I tell people who have fibromyalgia every day to give themselves a break, to listen to their bodies, to understand what they have is real. E-V-E-R-Y-D-A-Y. I am a co-administer of a Facebook page specifically for people with Fibromyalgia Syndrome. I counsel them to live their best life by doing what they need to. Their health has to be a priority. And I am proud of my group! There are members who are really struggling with this diagnosis. Men and women. They are in year one or two and the pain is the hardest to handle in the very beginning. Until you find the correct medication, the right therapy, exercise, and diet, your symptoms are all over the place.
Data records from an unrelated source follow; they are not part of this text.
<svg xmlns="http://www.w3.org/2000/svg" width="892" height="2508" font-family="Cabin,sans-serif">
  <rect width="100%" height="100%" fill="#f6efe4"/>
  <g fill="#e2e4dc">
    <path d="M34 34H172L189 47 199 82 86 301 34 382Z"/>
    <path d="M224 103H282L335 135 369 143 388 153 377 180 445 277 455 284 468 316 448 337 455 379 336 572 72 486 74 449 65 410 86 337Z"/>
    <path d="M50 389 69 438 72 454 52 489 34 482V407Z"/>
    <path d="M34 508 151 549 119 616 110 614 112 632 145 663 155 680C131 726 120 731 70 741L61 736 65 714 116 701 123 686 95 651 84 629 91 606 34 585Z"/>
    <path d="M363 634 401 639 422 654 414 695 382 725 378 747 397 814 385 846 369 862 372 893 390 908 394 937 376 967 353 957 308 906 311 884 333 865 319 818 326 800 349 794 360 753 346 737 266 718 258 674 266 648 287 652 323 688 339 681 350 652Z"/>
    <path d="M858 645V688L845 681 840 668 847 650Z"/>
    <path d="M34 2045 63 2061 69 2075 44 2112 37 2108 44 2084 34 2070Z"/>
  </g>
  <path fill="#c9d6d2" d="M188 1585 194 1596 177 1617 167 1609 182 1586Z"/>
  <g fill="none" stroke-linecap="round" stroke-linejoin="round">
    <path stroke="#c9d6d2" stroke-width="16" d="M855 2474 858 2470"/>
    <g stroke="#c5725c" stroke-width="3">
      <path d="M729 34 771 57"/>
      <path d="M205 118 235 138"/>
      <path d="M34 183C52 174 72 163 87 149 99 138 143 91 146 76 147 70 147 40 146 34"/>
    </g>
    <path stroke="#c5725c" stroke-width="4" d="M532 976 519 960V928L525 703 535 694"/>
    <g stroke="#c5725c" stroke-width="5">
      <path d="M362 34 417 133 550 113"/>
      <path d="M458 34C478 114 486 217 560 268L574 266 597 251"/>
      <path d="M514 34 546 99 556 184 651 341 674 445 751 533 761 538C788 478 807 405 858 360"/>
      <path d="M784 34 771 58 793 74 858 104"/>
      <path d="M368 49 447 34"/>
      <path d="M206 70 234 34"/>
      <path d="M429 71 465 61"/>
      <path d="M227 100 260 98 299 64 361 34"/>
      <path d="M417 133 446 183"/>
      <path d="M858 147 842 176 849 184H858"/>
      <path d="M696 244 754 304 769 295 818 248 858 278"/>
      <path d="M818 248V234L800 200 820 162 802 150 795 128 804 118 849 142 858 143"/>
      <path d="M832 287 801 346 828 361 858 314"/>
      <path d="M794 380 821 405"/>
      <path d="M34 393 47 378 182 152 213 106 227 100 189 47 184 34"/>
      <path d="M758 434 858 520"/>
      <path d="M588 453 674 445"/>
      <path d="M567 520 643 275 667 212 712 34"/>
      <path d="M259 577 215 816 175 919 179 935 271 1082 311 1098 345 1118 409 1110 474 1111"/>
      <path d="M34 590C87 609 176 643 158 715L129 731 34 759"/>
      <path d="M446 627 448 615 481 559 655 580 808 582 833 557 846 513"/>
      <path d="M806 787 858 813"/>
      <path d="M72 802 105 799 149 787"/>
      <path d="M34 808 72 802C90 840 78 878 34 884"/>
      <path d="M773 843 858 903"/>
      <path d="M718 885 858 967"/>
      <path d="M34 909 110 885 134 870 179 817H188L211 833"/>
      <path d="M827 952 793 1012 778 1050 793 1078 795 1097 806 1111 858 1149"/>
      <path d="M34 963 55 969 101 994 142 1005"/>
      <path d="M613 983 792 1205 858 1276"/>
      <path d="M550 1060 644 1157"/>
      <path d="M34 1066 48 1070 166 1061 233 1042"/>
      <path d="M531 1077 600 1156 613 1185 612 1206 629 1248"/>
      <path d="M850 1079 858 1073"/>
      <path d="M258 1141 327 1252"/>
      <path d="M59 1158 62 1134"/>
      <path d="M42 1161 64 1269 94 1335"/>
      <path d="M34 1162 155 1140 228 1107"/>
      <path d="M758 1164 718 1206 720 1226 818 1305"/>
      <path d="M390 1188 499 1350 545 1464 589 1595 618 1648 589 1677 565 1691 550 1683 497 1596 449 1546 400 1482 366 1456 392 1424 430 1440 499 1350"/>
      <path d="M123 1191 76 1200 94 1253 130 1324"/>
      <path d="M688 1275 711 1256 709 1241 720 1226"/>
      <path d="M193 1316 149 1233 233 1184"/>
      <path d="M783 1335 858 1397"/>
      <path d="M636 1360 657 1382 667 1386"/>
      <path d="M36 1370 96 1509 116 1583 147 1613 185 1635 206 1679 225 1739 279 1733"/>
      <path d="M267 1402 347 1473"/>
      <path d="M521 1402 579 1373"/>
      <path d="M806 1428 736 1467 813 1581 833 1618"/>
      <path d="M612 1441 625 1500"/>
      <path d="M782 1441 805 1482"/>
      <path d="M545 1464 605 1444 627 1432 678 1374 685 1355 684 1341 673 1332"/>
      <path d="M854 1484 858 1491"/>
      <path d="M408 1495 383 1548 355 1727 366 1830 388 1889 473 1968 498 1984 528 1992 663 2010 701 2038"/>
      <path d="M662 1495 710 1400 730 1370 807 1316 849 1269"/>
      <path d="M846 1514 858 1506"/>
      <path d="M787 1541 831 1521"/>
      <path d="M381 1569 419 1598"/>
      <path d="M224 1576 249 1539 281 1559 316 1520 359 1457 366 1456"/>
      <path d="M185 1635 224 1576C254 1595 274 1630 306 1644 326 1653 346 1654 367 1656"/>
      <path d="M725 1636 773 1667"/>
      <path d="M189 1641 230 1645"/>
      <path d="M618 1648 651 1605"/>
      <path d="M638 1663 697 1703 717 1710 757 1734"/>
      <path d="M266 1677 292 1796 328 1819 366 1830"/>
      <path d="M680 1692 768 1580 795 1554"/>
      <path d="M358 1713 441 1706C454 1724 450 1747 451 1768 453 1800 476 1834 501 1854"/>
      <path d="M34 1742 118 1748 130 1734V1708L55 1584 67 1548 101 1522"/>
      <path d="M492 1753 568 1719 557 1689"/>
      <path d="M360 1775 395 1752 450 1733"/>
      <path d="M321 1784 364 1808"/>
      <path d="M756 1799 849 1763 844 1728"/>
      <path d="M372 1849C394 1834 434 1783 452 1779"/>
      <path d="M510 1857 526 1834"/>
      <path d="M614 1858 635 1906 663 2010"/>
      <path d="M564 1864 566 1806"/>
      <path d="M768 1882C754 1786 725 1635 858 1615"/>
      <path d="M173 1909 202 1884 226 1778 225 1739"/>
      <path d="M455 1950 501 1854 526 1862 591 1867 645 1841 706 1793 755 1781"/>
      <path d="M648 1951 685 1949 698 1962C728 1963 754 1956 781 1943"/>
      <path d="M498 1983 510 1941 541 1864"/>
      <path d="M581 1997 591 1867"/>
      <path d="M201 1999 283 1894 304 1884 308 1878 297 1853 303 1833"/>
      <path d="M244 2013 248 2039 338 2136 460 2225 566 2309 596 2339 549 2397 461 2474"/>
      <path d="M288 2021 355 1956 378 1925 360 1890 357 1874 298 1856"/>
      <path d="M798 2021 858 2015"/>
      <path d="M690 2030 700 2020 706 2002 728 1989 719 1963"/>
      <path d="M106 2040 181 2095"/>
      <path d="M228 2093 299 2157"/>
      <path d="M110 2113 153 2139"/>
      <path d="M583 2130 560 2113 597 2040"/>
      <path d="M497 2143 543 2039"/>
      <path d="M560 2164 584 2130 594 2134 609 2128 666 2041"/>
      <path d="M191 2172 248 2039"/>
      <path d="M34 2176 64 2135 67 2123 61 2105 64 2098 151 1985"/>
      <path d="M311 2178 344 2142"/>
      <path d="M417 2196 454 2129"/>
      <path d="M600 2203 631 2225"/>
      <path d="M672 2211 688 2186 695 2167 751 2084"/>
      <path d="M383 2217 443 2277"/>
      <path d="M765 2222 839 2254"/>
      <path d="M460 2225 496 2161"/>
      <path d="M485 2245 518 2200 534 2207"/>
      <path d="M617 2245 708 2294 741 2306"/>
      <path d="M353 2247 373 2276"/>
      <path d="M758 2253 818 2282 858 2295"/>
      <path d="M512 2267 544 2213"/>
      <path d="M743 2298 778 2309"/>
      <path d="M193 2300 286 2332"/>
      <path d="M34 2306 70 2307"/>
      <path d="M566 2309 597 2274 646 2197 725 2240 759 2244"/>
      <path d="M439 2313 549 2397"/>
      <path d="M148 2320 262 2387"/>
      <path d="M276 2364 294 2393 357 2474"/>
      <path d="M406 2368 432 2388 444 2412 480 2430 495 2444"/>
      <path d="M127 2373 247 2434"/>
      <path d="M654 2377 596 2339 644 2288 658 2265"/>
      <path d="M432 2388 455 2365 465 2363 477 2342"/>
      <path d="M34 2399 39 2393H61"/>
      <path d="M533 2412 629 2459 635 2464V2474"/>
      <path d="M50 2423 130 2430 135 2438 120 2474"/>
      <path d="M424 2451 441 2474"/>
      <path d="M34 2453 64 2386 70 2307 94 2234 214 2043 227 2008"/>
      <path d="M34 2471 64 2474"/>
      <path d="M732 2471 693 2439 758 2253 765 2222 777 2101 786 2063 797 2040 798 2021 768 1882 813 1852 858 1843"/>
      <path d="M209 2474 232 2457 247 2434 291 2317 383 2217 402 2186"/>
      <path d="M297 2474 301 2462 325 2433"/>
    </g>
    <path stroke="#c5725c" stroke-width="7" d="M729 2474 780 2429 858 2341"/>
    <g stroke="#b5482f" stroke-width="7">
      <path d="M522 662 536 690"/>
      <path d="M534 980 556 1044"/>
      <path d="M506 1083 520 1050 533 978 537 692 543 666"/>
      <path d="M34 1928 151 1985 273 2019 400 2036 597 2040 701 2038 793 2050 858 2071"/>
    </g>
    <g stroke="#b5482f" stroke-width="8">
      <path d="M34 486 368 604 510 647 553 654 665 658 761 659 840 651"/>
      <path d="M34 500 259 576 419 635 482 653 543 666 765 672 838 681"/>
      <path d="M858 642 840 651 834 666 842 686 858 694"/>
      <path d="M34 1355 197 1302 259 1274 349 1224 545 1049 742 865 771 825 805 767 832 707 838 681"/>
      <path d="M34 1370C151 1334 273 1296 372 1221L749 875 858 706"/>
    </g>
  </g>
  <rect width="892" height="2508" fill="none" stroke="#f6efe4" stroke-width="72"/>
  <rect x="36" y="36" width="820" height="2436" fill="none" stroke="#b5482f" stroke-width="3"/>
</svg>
Once you get this down, your symptoms almost cycle.
- manageable pain
- symptoms and pain increase
- fibro flare
- fibro fog
- symptoms and pain decrease
- manageable pain
And it cycles like this at different speeds, again and again. When you are 20 years into it like me, I’m used to my level of manageable pain. My symptoms still cycle but not as quickly. I am fully prepared for them when they increase into a fibro flare and I experience the fibro fog.
So I have good pain days! Manageable pain days. Days I think, I really need to get a job. Then my husband steps in with a reality check. If I were working, cooking, and cleaning like a “normal” person, like the “old Kim” I would not have manageable pain days. So for now, I’m going to have to face and overcome my feelings of inadequacies and shame. I have chronic pain… chronic. That means forever.
The truth is I am first and foremost empathetic with others who have an illness. In my head, I know my facts. I know what I have, what I am facing, the best way for me to handle it, and that it is a life sentence. Period. But my heart aches for a season, a new season not filled with pain. I believe that there has to be hope, a wish for a cure. When I dream I am not limited in my activities. I like my dreams when I am free and there is no pain! When I meditate, I make up my own rules. I go to a place where there is no such thing as illness, and it is a wondrous season!
So to my friend who sent me the picture above and to you reading this, I want you to know I do own my diagnosis. I do what it takes to manage it. I try to improve what I know so I can do an even better job of coping. There is no harm in wanting to be better. I believe it’s healthy to have hope. I feel my heart wish for that new season but my knowledge shuts down the dreaming. I need to be present in my life as it is now. I have to cope. I have to manage. I need to share my knowledge and resources. However, there are times I like to listen to my heart and I let myself dream of the possibilities to come in a new season.